The only cases of T.vaginalis and M.genitalium were found in the CIN2+ group, but the number is too small to make any correlations. The meta-analysis on the association between T.vaginalis infection and the risk of cervical cancer has concluded that infected individuals have a greater risk of cervical cancer [59]. In turn, data about M.genitalium are not so clear. Most of the studies about Mycoplasmataceae are focused on the role of M.hominis, U.parvum, and U.urealyticum in the development of cervical neoplasia. However, there is data on M.genitalium as a significant CIN risk factor [60]. A meta-analysis published in 2018 reveals an association between M.genitalium and high-risk HPV infection, but not with cervical cytopathology [61].

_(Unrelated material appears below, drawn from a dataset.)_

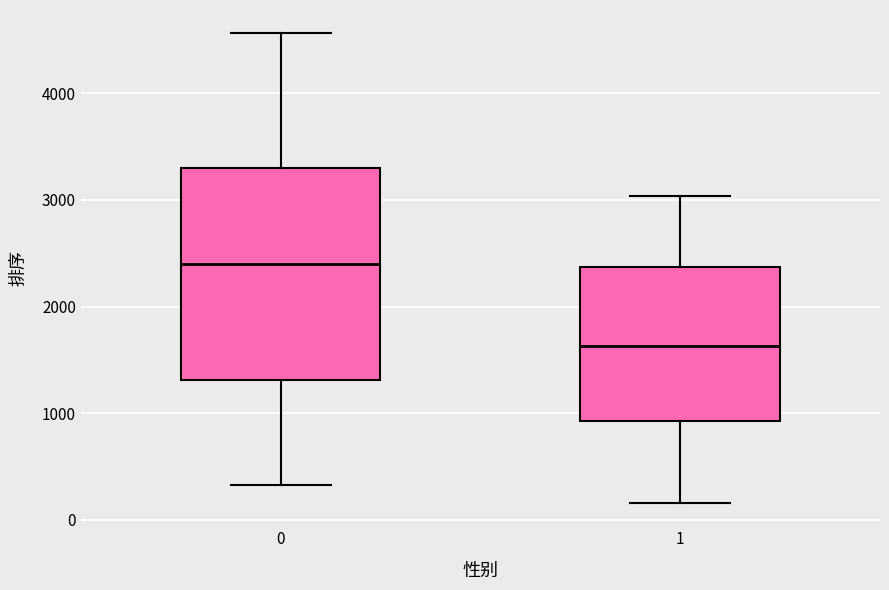

Reading left to right, transcribe this box plot: for each box, give where its median line is, the range the box spans, and where its two whiskers end, as read against the y-axis. The values are not printed on the chart, so give them approximately, as read against the axis.

0: median 2400, box 1300 to 3300, whiskers 300 to 4600
1: median 1600, box 900 to 2400, whiskers 200 to 3000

On the other hand, it has been reported that M.hominis, U.parvum, and U.urealyticum could be significant risk factors for cervical dysplasia [61]. Our results showed a significant association between M.hominis and CIN2+. In the univariate analysis, M.hominis infection was the third most important CIN2+ risk factor with more than a 5-fold increase, but the significance of that finding was lost in the multivariate analysis. The possible role of genital Mycoplasmas in the development of cervical lesions is extensively discussed in the literature. Many publications are reporting significant associations between different Mycoplasmas and high-risk HPV infection [53, 61, 62], but their role in promoting carcinogenesis is not clear yet. In the very recent publication by Disi et al., it was suggested that different Mycoplasma subtypes are differently associated with the HPV infection, and therefore, detailed Mycoplasma typing could be significant in clinical practice [53].

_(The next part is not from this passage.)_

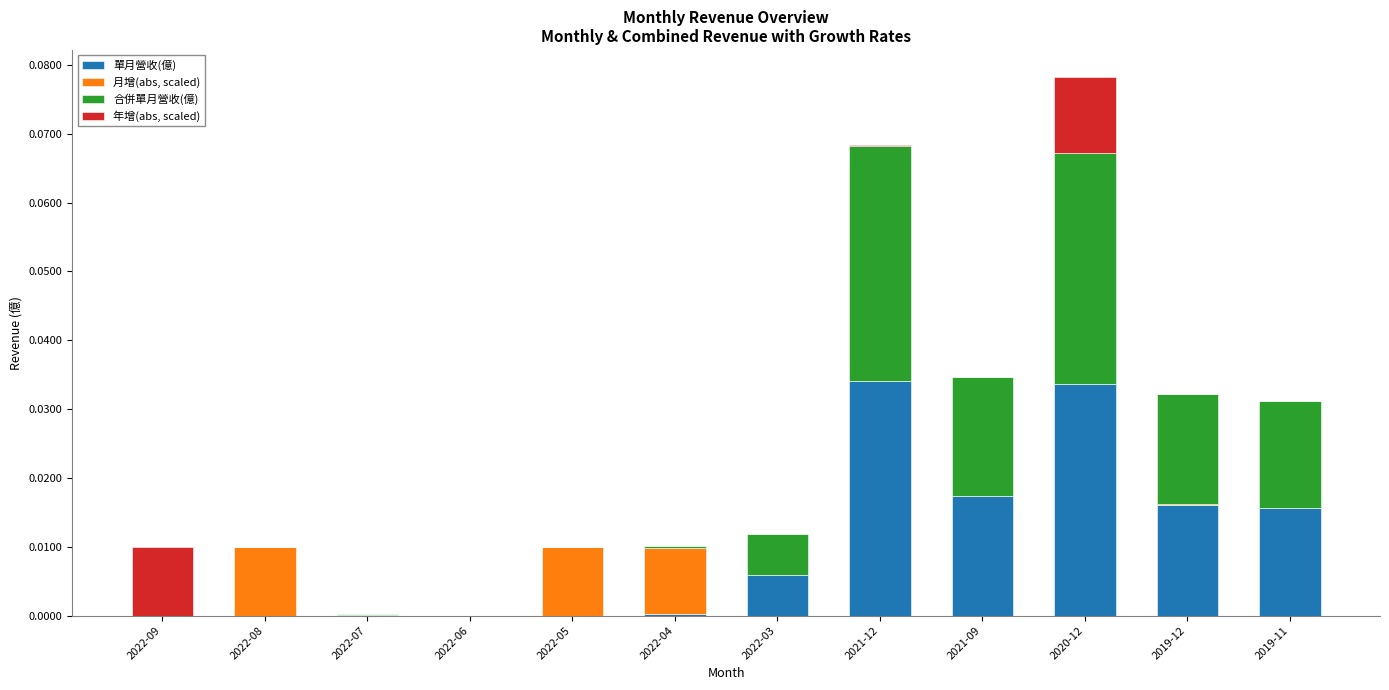

At which category is the sum across all series the highest?

2020-12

The significance of many other factors influencing the course of cervical cancer development is still disputable. The chance of getting cancer after an HPV infection is low [63]. However, it is of great importance to identify those relatively rare cases of high-grade lesions to treat them and thereby prevent the development of cervical cancer. Especially taking into account that these are women of reproductive age [64, 65]. Since HPV-based screening is favorable due to its higher sensitivity [66], there is a need to distinguish those few HPV-positive individuals at high risk of developing cervical cancer. So many factors are nowadays known to affect the course of HPV infection [3, 10, 11]. It could be that a true combination of these factors matters. It looks like we need some risk prediction models combining these factors. The development of such predicting tools has already started using artificial intelligence. Models including HR-HPV type, smoking, sexual behavior, demographic, and genetic factors have already been tested [68, 67, 68]. Considering possible geographical and ethnic variations between populations in terms of HR-HPV types, vaginal and sexually transmitted infections, and sexual behavior, data from all around the world would be needed for correct machine learning and developing a universal risk calculation tool.

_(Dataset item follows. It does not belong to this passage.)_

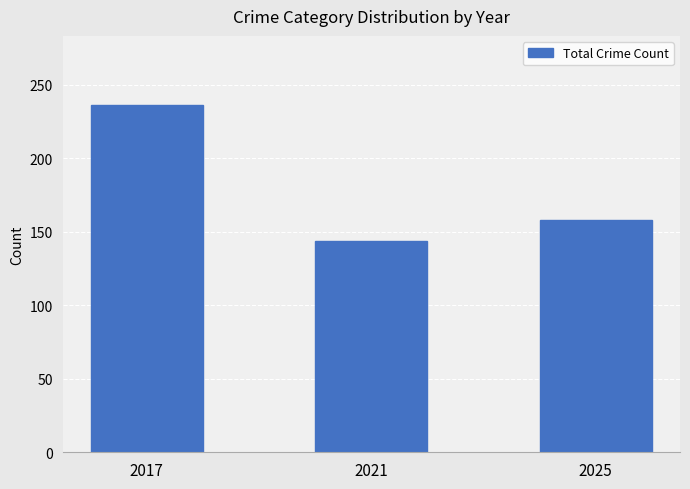

Rank the categories by value from lowest to highest.

2021, 2025, 2017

The strength of this study is histologically proven CIN grades and simultaneous analysis of different personal factors, HR-HPV DNA and mRNA, vaginal environment, and sexually transmitted infections. Unfortunately, we represent a relatively small number of participants and analyzed only six most common HR-HPV genotypes, which is a major limitation of our study and could influence its statistical power.

In conclusion, this study reports HR-HPV DNA of the most common six types and E6/E7 mRNA positivity as the most significant factors associated with CIN2+ lesions and higher education related to lower risk of high-grade cervical lesions. To our knowledge, this is one the first studies that analyzed many different factors–behavioral, social, related to vaginal environment and HR-HPV infection–at the same time. Although the statistical power when evaluating some individual risk factors (smoking, increased vaginal pH, and altered vaginal microenvironment) for cervical disease was lost, it is still important to take them into account. Those factors should be considered for developing powerful machine learning-based individual risk prediction programs for personalized cervical cancer prevention.